■ **Aim of the exercise**
Copy out all of these lines word for word, leaving out the pictures.

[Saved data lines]
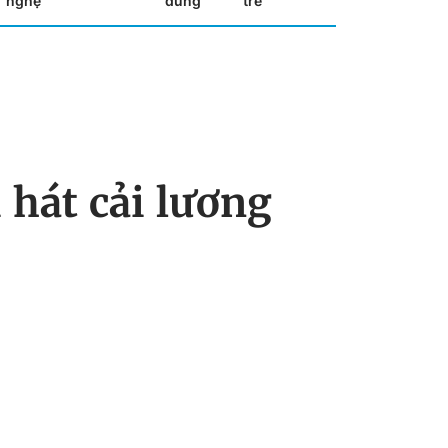
nghệ
dùng
trẻ
i hát cải lương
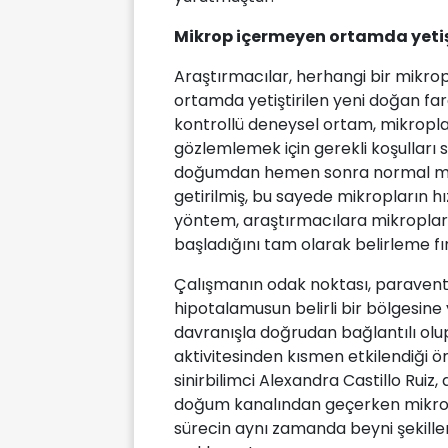
Mikrop içermeyen ortamda yetişt
Araştırmacılar, herhangi bir mikro
ortamda yetiştirilen yeni doğan far
kontrollü deneysel ortam, mikropları
gözlemlemek için gerekli koşulları
doğumdan hemen sonra normal mik
getirilmiş, bu sayede mikropların hı
yöntem, araştırmacılara mikroplar
başladığını tam olarak belirleme fır
Çalışmanın odak noktası, paraventr
hipotalamusun belirli bir bölgesine y
davranışla doğrudan bağlantılı ol
aktivitesinden kısmen etkilendiği ö
sinirbilimci Alexandra Castillo Rui
doğum kanalından geçerken mikropl
sürecin aynı zamanda beyni şekillen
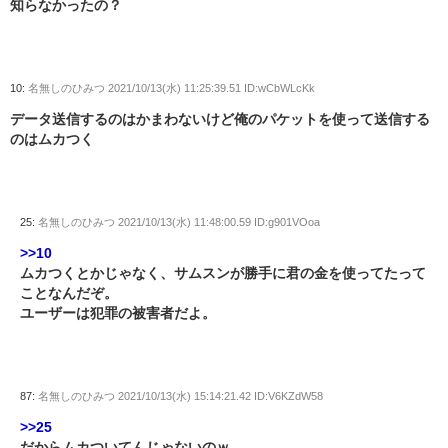
知らなかったの？
10:
名無しのひみつ
2021/10/13(水) 11:25:39.51 ID:wCbWLcKk
データ送信するのはかまわないけど俺のパケットを使って送信する
のはムカつく
25:
名無しのひみつ
2021/10/13(水) 11:48:00.59 ID:g901VOoa
>>10
ムカつくとかじゃなく、サムスンが勝手に君の金を使ってたって
ことなんだぞ。
ユーザーは犯罪の被害者だよ。
87:
名無しのひみつ
2021/10/13(水) 15:14:21.42 ID:V6KZdW58
>>25
だからムカついてんじゃないのｗ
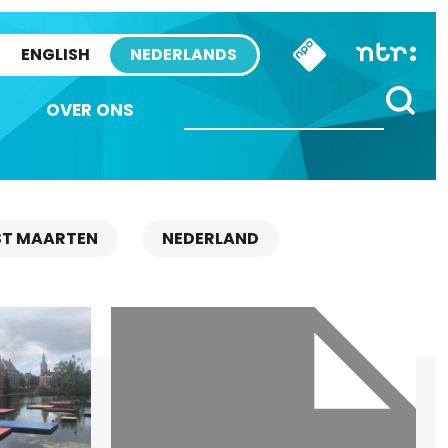
ENGLISH
NEDERLANDS
OVER ONS
ST MAARTEN
NEDERLAND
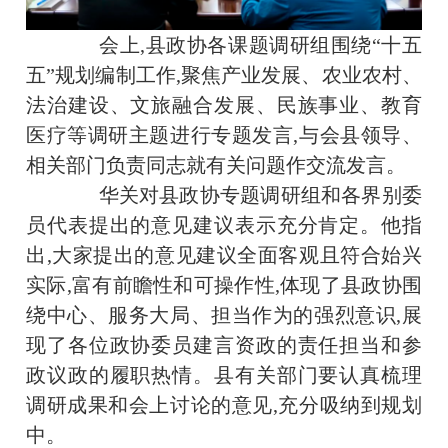
会上,县政协各课题调研组围绕“十五
五”规划编制工作,聚焦产业发展、农业农村、
法治建设、文旅融合发展、民族事业、教育
医疗等调研主题进行专题发言,与会县领导、
相关部门负责同志就有关问题作交流发言。
华关对县政协专题调研组和各界别委
员代表提出的意见建议表示充分肯定。他指
出,大家提出的意见建议全面客观且符合始兴
实际,富有前瞻性和可操作性,体现了县政协围
绕中心、服务大局、担当作为的强烈意识,展
现了各位政协委员建言资政的责任担当和参
政议政的履职热情。县有关部门要认真梳理
调研成果和会上讨论的意见,充分吸纳到规划
中。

■ **The completed task**
nghệ
dùng
trẻ
i hát cải lương
Mikrop içermeyen ortamda yetişt
Araştırmacılar, herhangi bir mikro
ortamda yetiştirilen yeni doğan far
kontrollü deneysel ortam, mikropları
gözlemlemek için gerekli koşulları
doğumdan hemen sonra normal mik
getirilmiş, bu sayede mikropların hı
yöntem, araştırmacılara mikroplar
başladığını tam olarak belirleme fır
Çalışmanın odak noktası, paraventr
hipotalamusun belirli bir bölgesine y
davranışla doğrudan bağlantılı ol
aktivitesinden kısmen etkilendiği ö
sinirbilimci Alexandra Castillo Rui
doğum kanalından geçerken mikropl
sürecin aynı zamanda beyni şekillen
知らなかったの？
10:
名無しのひみつ
2021/10/13(水) 11:25:39.51 ID:wCbWLcKk
データ送信するのはかまわないけど俺のパケットを使って送信する
のはムカつく
25:
名無しのひみつ
2021/10/13(水) 11:48:00.59 ID:g901VOoa
>>10
ムカつくとかじゃなく、サムスンが勝手に君の金を使ってたって
ことなんだぞ。
ユーザーは犯罪の被害者だよ。
87:
名無しのひみつ
2021/10/13(水) 15:14:21.42 ID:V6KZdW58
>>25
だからムカついてんじゃないのｗ
ENGLISH
NEDERLANDS
OVER ONS
ST MAARTEN
NEDERLAND
会上,县政协各课题调研组围绕“十五
五”规划编制工作,聚焦产业发展、农业农村、
法治建设、文旅融合发展、民族事业、教育
医疗等调研主题进行专题发言,与会县领导、
相关部门负责同志就有关问题作交流发言。
华关对县政协专题调研组和各界别委
员代表提出的意见建议表示充分肯定。他指
出,大家提出的意见建议全面客观且符合始兴
实际,富有前瞻性和可操作性,体现了县政协围
绕中心、服务大局、担当作为的强烈意识,展
现了各位政协委员建言资政的责任担当和参
政议政的履职热情。县有关部门要认真梳理
调研成果和会上讨论的意见,充分吸纳到规划
中。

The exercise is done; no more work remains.